A 17-year-old girl was charged Wednesday with the murder of 13-year-old Nathaniel Plummer, who was gunned down on a Camden street earlier this month.

A 17-year-old girl was charged Wednesday with the murder of 13-year-old Nathaniel Plummer, who was gunned down on a Camden street earlier this month.

The girl, whom authorities did not name because she is a juvenile, is also charged in the nonfatal shooting of a 19-year-old man in Camden in October, just blocks from where Plummer was killed.

Ballistics evidence linked the girl to both shootings, according to the Camden County Prosecutor's Office. Sources with knowledge of the investigation said she is also a suspect in additional violent crimes.

The girl has been in custody since the morning of Jan. 9, when she turned herself in to police to face attempted-murder charges in the October shooting. Police, who were searching for her since October, quickly identified her as the suspect also in Plummer's killing.

Plummer, who attended Octavius V. Catto Community School, was the city's youngest homicide victim in years, and the first of 2016. He was killed around 11:15 p.m. Jan. 8, near his grandmother's East Camden home. Authorities said 911 calls and the ShotSpotter activation system alerted them to the shooting near Beacon and Line Streets.

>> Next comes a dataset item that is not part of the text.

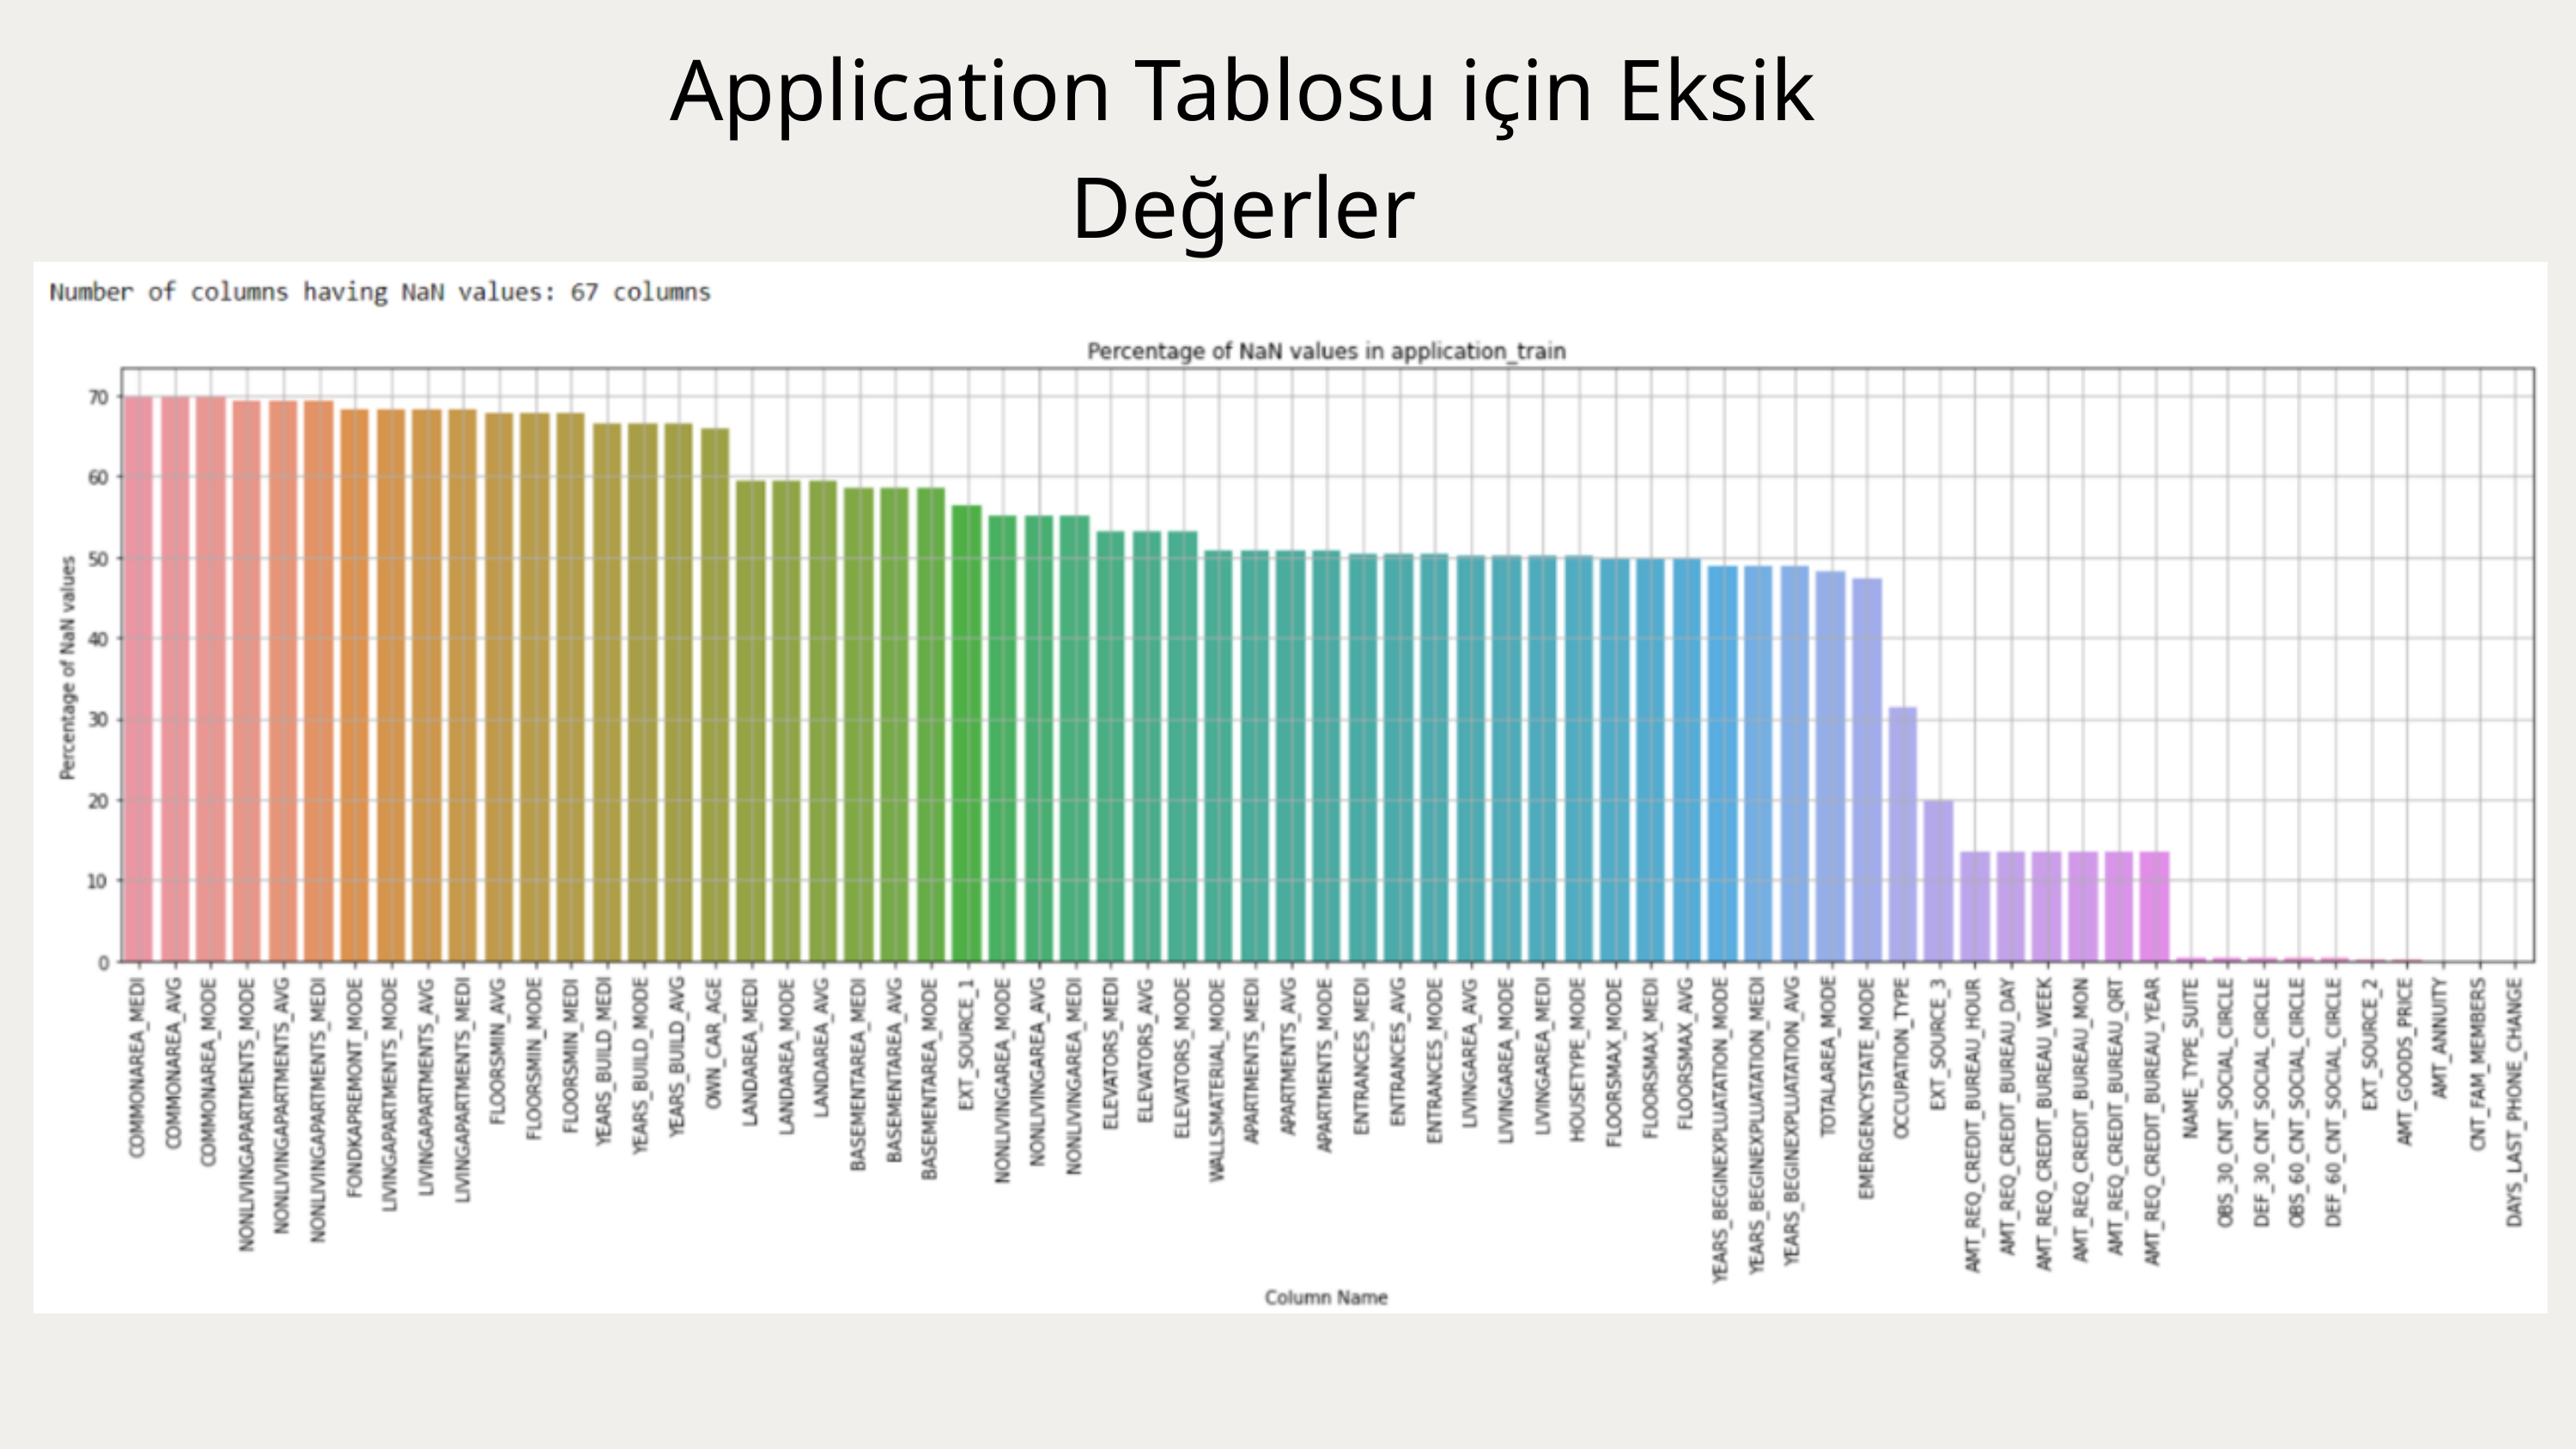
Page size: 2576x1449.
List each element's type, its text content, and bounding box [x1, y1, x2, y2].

text_box Application Tablosu için Eksik Değerler [493, 20, 1993, 256]
picture [33, 262, 2549, 1313]
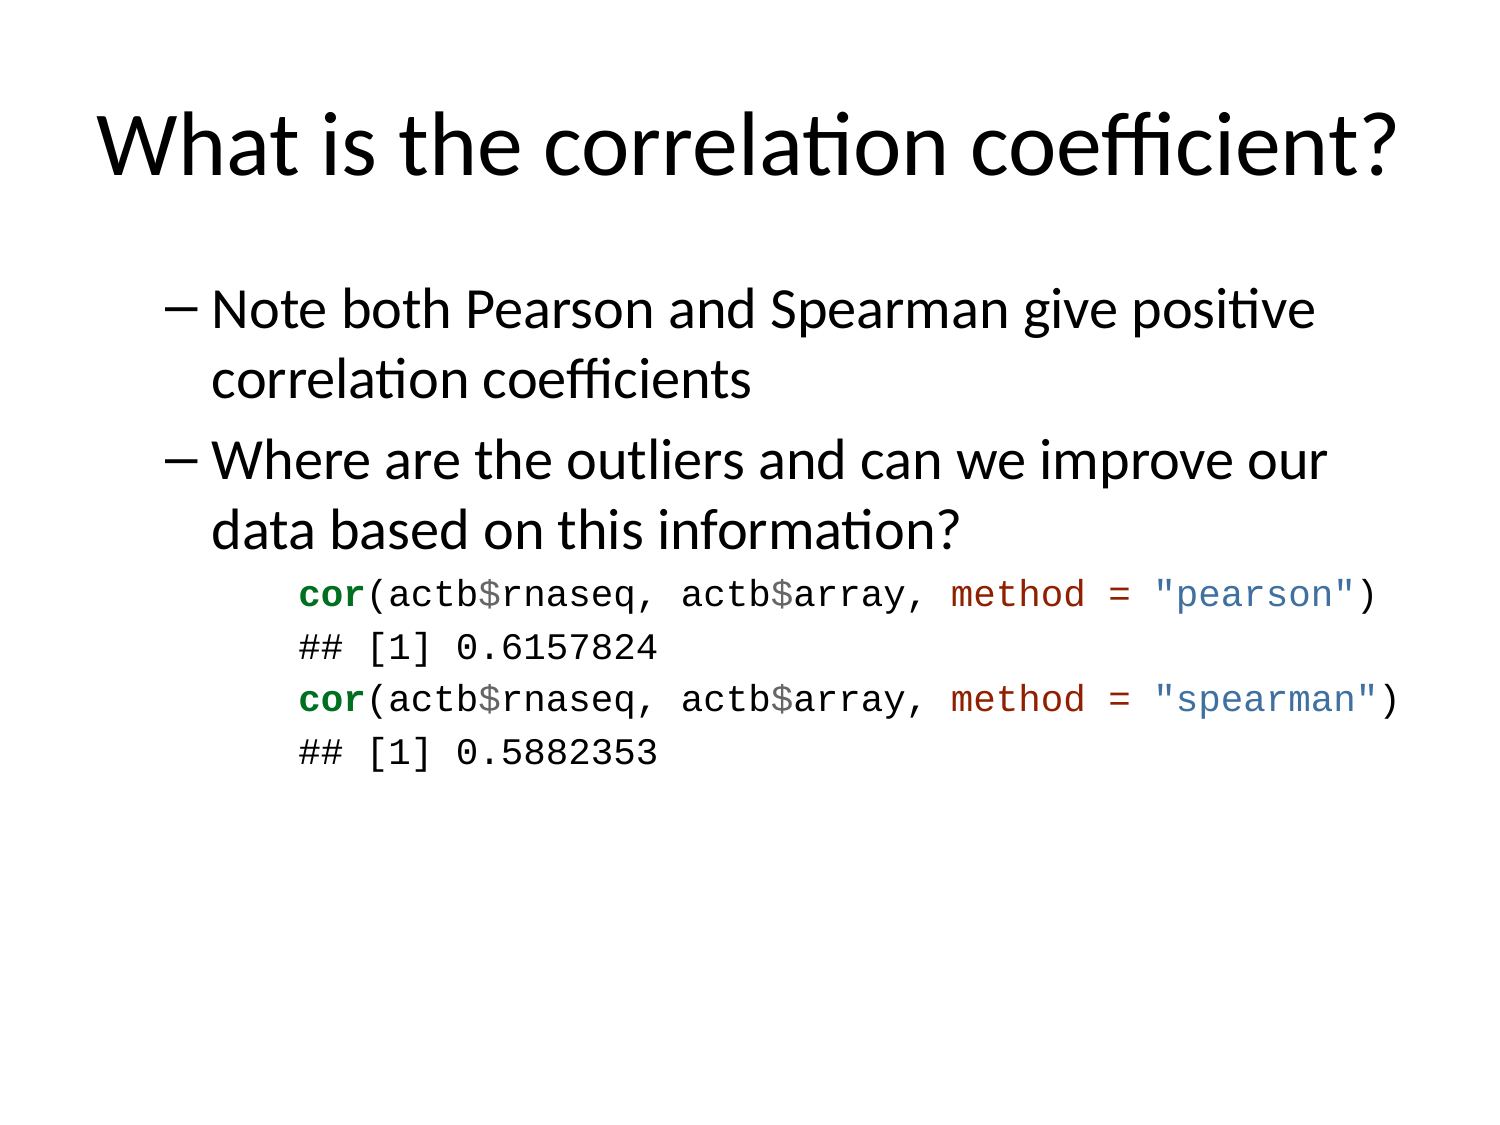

Plummer's mother, Taisha Mercado, has said her son was troubled in the months before his death. His father was arrested on federal drug charges in September, which she said was devastating to Plummer.

He started running away and spending time with friends she didn't approve of, she said, became withdrawn, and got caught driving a stolen car. Someone fired bullets into their home in December, but she said her son wouldn't discuss it with her.

Mercado has said she was in the process of arranging counseling for her son, as well as getting the family moved out of Camden. She has since talked with Camden school officials about trying to find faster ways of helping young people in crisis.

Mercado declined to comment Wednesday, but posted on Facebook about the arrest.

"Some [people] asked how I can be so strong through all this, I tell them my strength comes [from] the Lord," she wrote. "Justice has been served!!!!"